◆ **Text for analysis**:
Autodesk Launches Pay-As-You-Go Simulation

With the launch of Autodesk Simulation 360, Autodesk may have unintentionally redefined the acronym SaaS as Simulation as a Service. Debuting under the Autodesk 360 brand for cloud-related products, the new offering consists of three simulation software modules—  mechanical, injection molding (Moldflow), fluid flow (CFD)—for desktop installation. But its distinct advantage is in the integration of cloud-hosted computing horsepower, delivered at the point where you need it.

Autodesk Simulation 360 Mechanical, Moldflow, and CFD give you the software interface for loading CAD geometry, setting up a design study, and reviewing the results. Most people reading this blog post will likely have a CAD program on their primary computer, but for those who don’t, Simulation 360 provides Autodesk Inventor Fusion, a direct-editing program. The installation places quick-launch buttons in your CAD programs for initiating design studies, so you can start a simulation session from either your CAD modeling environment or the Autodesk Simulation 360 interface. The program comes with a lightweight app for viewing your simulation results.

The setup process consists of defining material properties and mechanical behaviors (for example, rotating parts), specifying fluid inlets and outlets, and applying loads (such as velocity, pressure, and weight). The navigation cube, part of how you control your 3D objects in Autodesk products, gives you an easy way to rotate or spin the model to different orientations to pick the faces, edges, and volumes you need to define them. The option to use a template to assign materials and properties by dragging and dropping cuts down prep time in setting up complex simulations.

Once the materials are properly assigned and the boundary conditions are in place, you can mesh your geometry. The mesh dialog box gives you the option to define a specific region and tweak the density of your meshes, an important feature if you’re more concerned with the results in a target area (for example, the hinges on a car door or the temperature distribution around a nozzle). With CFD and mold simulation, meshing takes place in the cloud; with mechanical simulation, meshing takes place on your local machine.

Once you hit solve, the software’s cloud-integrated solver takes over. It checks your mesh, queues the job, then processes it in the cloud. Since simulation tends to consume all available CPU power (and then some) in a standard personal computer, running simulation has become synonymous with an idle machine. The more complex the setup, the longer the wait. But not so with Simulation 360’s cloud-hosted solving. A standard simulation with about 100 iterations is complete in less than a minute. You’ll start to see partial results in the output window.

Your results can be saved as an animation or a dynamic image (one that you can later rotate and view from multiple angles in the lightweight viewer). You may also export a static image to show stress and temperature distribution or deformation.

◆ **Data section**:
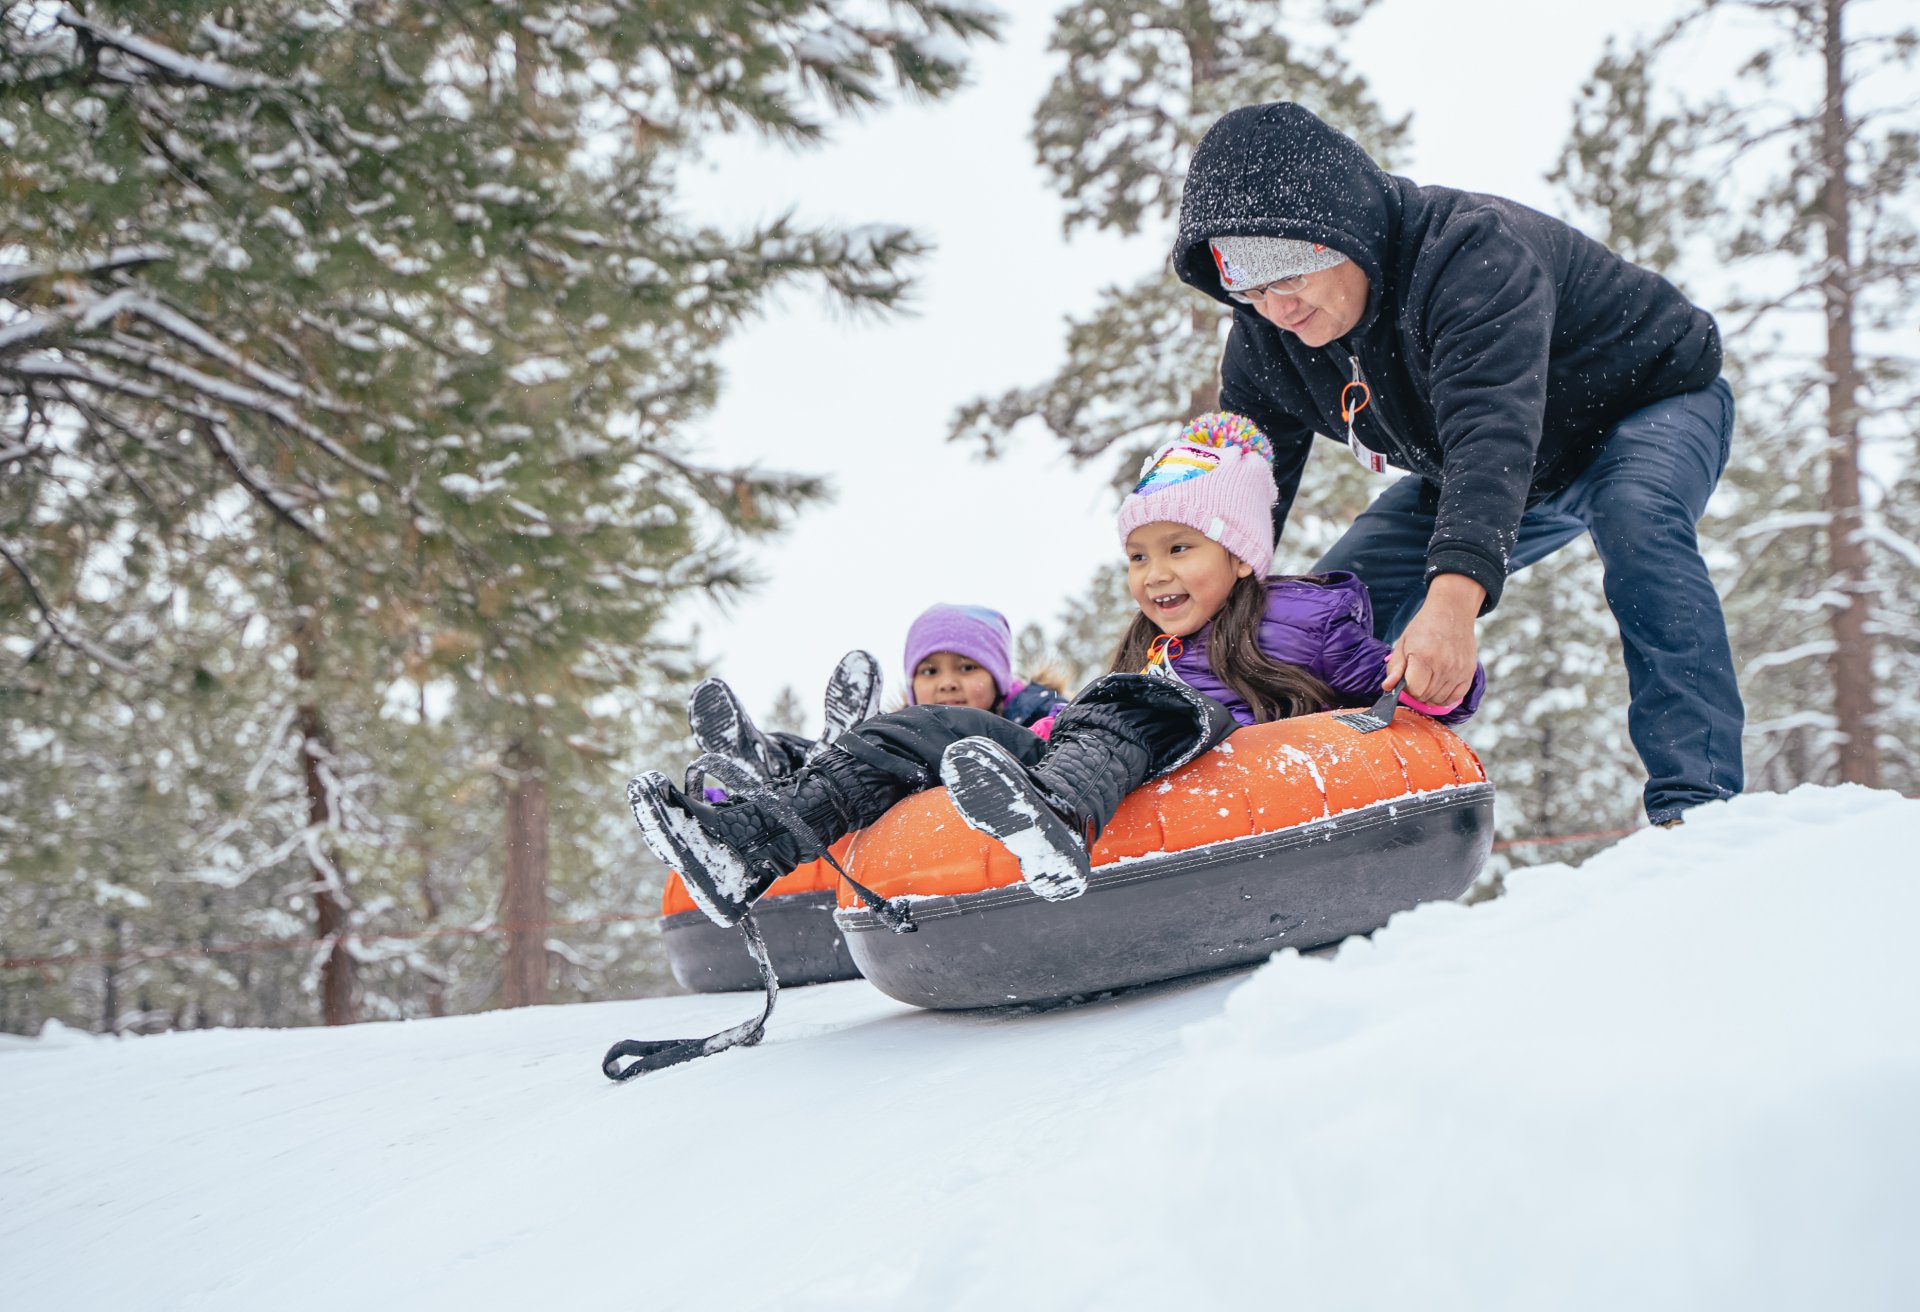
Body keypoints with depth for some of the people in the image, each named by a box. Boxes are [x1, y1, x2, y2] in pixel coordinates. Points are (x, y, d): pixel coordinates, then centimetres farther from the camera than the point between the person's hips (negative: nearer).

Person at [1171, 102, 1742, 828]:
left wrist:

◆ **Exercise description**: Resume the article on Autodesk Simulation 360 after its final sentence and continue it in the same style.

◆ **Reply to the task**:
The software is fairly straightforward: As long as you complete the setup by filling in all the required fields, your simulation will run. But the challenge for designers and engineers unfamiliar with simulation is to understand what each input field means. In everyday speech, design studies can be stated in the following questions:

  • How hot will the engine housing get when it’s been in operation for an hour?
  • Is the nozzle of the coffee maker wide enough to permit a good flow?
  • Will the injected plastic reach a particular corner to fill the mold if the inlet is repositioned at a different angle?
For the uninitiated, translating them into simulation terms is nothing short of learning a new language. You need to state these design problems as a series of boundary conditions, such as material properties, volume of air, viscosity, flow inlets and outlets, flow direction, pressure, flow rate, rotation speed, and other numeric inputs. Forgetting to place a crucial check mark in a certain dialog box (for instance, is the heat transfer on or off?) could produce faulty results, or no results at all. Software interface can only simplify the process so much (and Autodesk Simulation 360 does a good job at it); the rest depends on experience and diligence.

The current mechanical, mold, and CFD modules are not lightweight desktop clients; each amounts to a Gigabyte-size installation. But Simulation 360 may be the foundation for simulation from a mobile app in the future. If the heavy lifting can be done in the cloud, all you need is a lightweight device to send input values and execution commands and view the simulation results afterward. The pay-as-you-go model bypasses the need to invest in dedicated hardware to address simulation—an attractive proposition for small and midsize firms or infrequent users.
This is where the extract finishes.